Eventually when they start mining those deposits, though, the supply of gold increases, pushing prices down.
As the price falls, the miners’ profit margins fall, which causes investors to lose interest and the miners to reduce production.
This causes supply to fall, prices to increase, and the cycle starts all over again.
In a way it’s almost comical. And that brings us to today. Well, technically yesterday.
We’ve been seeing for more than a year that interest rates have been rising.
Yesterday afternoon the yield on the 10-year US Treasury note surpassed 3% for the first time since 2014.
And oil prices have been rising steadily as well.
Financial markets don’t like this combination– it means that inflation is coming. Big time. And stocks plummeted worldwide as a result.
Now, that immediate reaction was probably a bit too panicky.
But the deep concern that inflation is coming (or has already arrived) is completely valid.
Inflation is a HUGE problem. And the traditional hedge in times of inflation is GOLD.
But remember– new gold discoveries have collapsed in the past 15 years.
And, as Lassonde said above, there are few discoveries on the horizon to make up the difference.
These companies can’t just go out and start a new mine, either. Even if they found a promising deposit, with all of the bureaucratic red tape, it would take seven to nine years to start producing gold.
So when demand for gold really starts to heat up, the supply won’t be there.
And this could really cause the gold price to soar. (Silver could rise even more… but we’ll save that for another time.)
Now, there are plenty of small, highly speculative companies, known as ‘junior miners’ who specialize in exploring for new deposits.
And when the gold market is in a frenzy, juniors with great deposits tend to be acquired at ridiculous prices by the major miners.
Now, I’m not suggesting you load up on junior miners– you can make a lot of money if you know what you’re doing, and LOSE a lot of money if you don’t know what you’re doing.
These are tiny, extremely high-risk companies often run by sharks and con-men.

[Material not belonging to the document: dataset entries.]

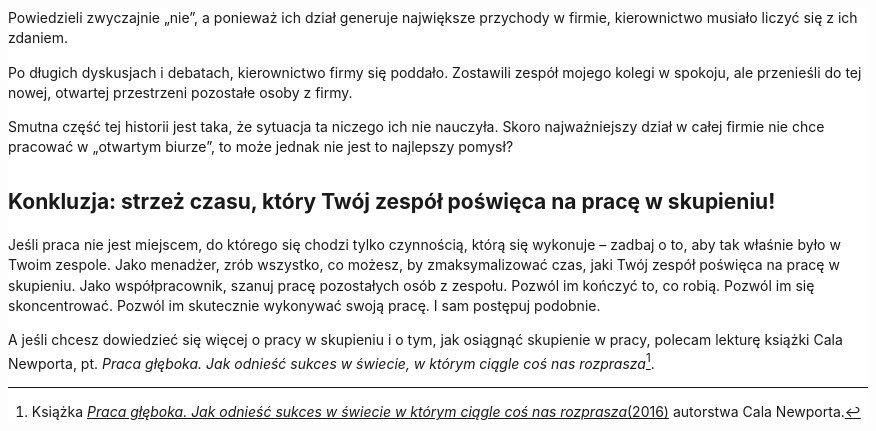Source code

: Powiedzieli zwyczajnie „nie”, a ponieważ ich dział generuje największe przychody w firmie, kierownictwo musiało liczyć się z ich zdaniem.

Po długich dyskusjach i debatach, kierownictwo firmy się poddało. Zostawili zespół mojego kolegi w spokoju, ale przenieśli do tej nowej, otwartej przestrzeni pozostałe osoby z firmy.

Smutna część tej historii jest taka, że sytuacja ta niczego ich nie nauczyła. Skoro najważniejszy dział w całej firmie nie chce pracować w „otwartym biurze”, to może jednak nie jest to najlepszy pomysł?

## Konkluzja: strzeż czasu, który Twój zespół poświęca na pracę w skupieniu!

Jeśli praca nie jest miejscem, do którego się chodzi tylko czynnością, którą się wykonuje – zadbaj o to, aby tak właśnie było w Twoim zespole. Jako menadżer, zrób wszystko, co możesz, by zmaksymalizować czas, jaki Twój zespół poświęca na pracę w skupieniu. Jako współpracownik, szanuj pracę pozostałych osób z zespołu. Pozwól im kończyć to, co robią. Pozwól im się skoncentrować. Pozwól im skutecznie wykonywać swoją pracę. I sam postępuj podobnie.

A jeśli chcesz dowiedzieć się więcej o pracy w skupieniu i o tym, jak osiągnąć skupienie w pracy, polecam lekturę książki Cala Newporta, pt. *Praca głęboka. Jak odnieść sukces w świecie, w którym ciągle coś nas rozprasza*[^3].

[^1]: Na temat [niechętnego stosunku Doliny Krzemowej do pracy w modelu zdalnym](https://sliwinski.com/sv-remote/), [otwartych biur](https://sliwinski.com/3-productivity-tips-and-tricks-for-open-space/), szczególnie o [siedzibie Facebooka](https://sliwinski.com/openoffice/), a ostatnio też o dokumencie [„Modern Worplace”](https://sliwinski.com/workplace/) pisałem na moim blogu.
[^2]: Książka [*Peopleware: Productive Projects and Teams*](https://en.wikipedia.org/wiki/Peopleware:_Productive_Projects_and_Teams) autorstwa Toma DeMarco and Tima Listera napisana w 1987 roku i aktualizowana w latach 1999 i 2013.
[^3]: Książka [*Praca głęboka. Jak odnieść sukces w świecie w którym ciągle coś nas rozprasza*(2016)](https://www.calnewport.com/books/deep-work/) autorstwa Cala Newporta.

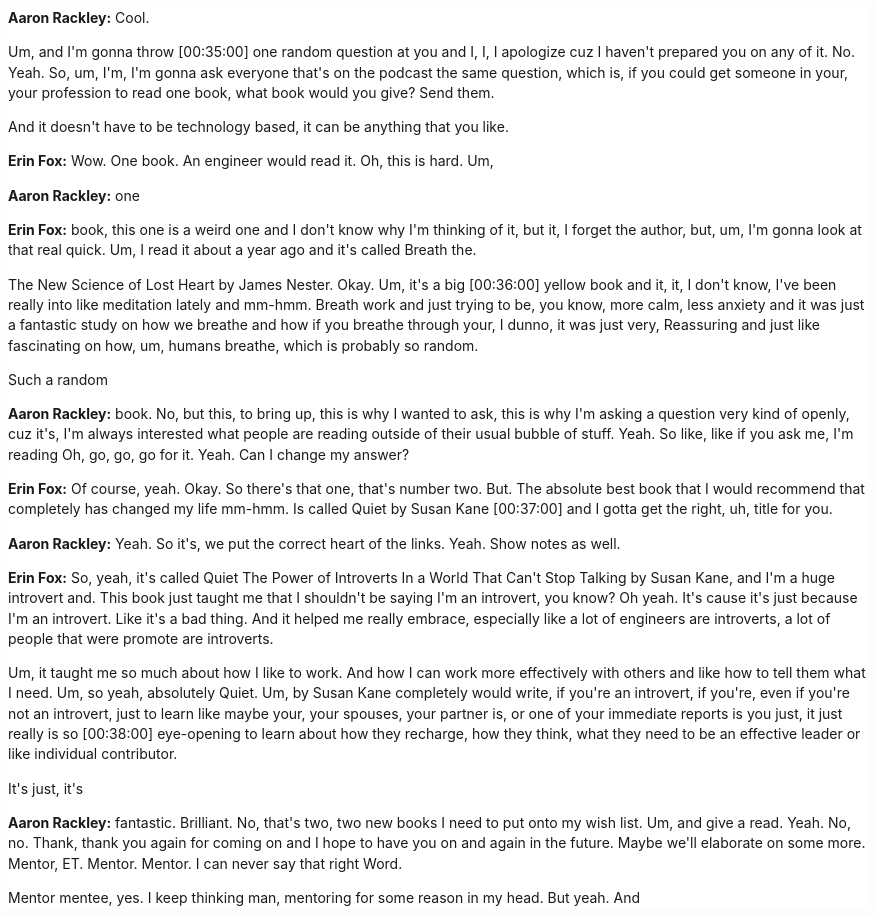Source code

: **Aaron Rackley:** Cool.

Um, and I'm gonna throw [00:35:00] one random question at you and I, I, I apologize cuz I haven't prepared you on any of it. No. Yeah. So, um, I'm, I'm gonna ask everyone that's on the podcast the same question, which is, if you could get someone in your, your profession to read one book, what book would you give? Send them.

And it doesn't have to be technology based, it can be anything that you like. 

**Erin Fox:** Wow. One book. An engineer would read it. Oh, this is hard. Um, 

**Aaron Rackley:** one 

**Erin Fox:** book, this one is a weird one and I don't know why I'm thinking of it, but it, I forget the author, but, um, I'm gonna look at that real quick. Um, I read it about a year ago and it's called Breath the.

The New Science of Lost Heart by James Nester. Okay. Um, it's a big [00:36:00] yellow book and it, it, I don't know, I've been really into like meditation lately and mm-hmm. Breath work and just trying to be, you know, more calm, less anxiety and it was just a fantastic study on how we breathe and how if you breathe through your, I dunno, it was just very, Reassuring and just like fascinating on how, um, humans breathe, which is probably so random.

Such a random 

**Aaron Rackley:** book. No, but this, to bring up, this is why I wanted to ask, this is why I'm asking a question very kind of openly, cuz it's, I'm always interested what people are reading outside of their usual bubble of stuff. Yeah. So like, like if you ask me, I'm reading Oh, go, go, go for it. Yeah. Can I change my answer?

**Erin Fox:** Of course, yeah. Okay. So there's that one, that's number two. But. The absolute best book that I would recommend that completely has changed my life mm-hmm. Is called Quiet by Susan Kane [00:37:00] and I gotta get the right, uh, title for you. 

**Aaron Rackley:** Yeah. So it's, we put the correct heart of the links. Yeah. Show notes as well.

**Erin Fox:** So, yeah, it's called Quiet The Power of Introverts In a World That Can't Stop Talking by Susan Kane, and I'm a huge introvert and. This book just taught me that I shouldn't be saying I'm an introvert, you know? Oh yeah. It's cause it's just because I'm an introvert. Like it's a bad thing. And it helped me really embrace, especially like a lot of engineers are introverts, a lot of people that were promote are introverts.

Um, it taught me so much about how I like to work. And how I can work more effectively with others and like how to tell them what I need. Um, so yeah, absolutely Quiet. Um, by Susan Kane completely would write, if you're an introvert, if you're, even if you're not an introvert, just to learn like maybe your, your spouses, your partner is, or one of your immediate reports is you just, it just really is so [00:38:00] eye-opening to learn about how they recharge, how they think, what they need to be an effective leader or like individual contributor.

It's just, it's 

**Aaron Rackley:** fantastic. Brilliant. No, that's two, two new books I need to put onto my wish list. Um, and give a read. Yeah. No, no. Thank, thank you again for coming on and I hope to have you on and again in the future. Maybe we'll elaborate on some more. Mentor, ET. Mentor. Mentor. I can never say that right Word.

Mentor mentee, yes. I keep thinking man, mentoring for some reason in my head. But yeah. And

As Doug Casey writes in his novel Speculator, they’re great and taking YOUR money and THEIR dream, and turning it into THEIR money and YOUR dream.
Fortunately there are safer ways to take advantage of this looming imbalance between supply and demand in the gold market.
Physical coins are an easy option.
Gold coins typically sell at a price that’s higher than the market price of gold– to account for the work involved in minting the coin.
This price difference is known as the ‘premium’.
And when gold becomes popular, the premiums often increase too.
This means you can make money both from the rise in gold prices, as well as the increased premiums.
Avoid anything obscure– stick to the most popular gold coins like Canadian Maple Leafs.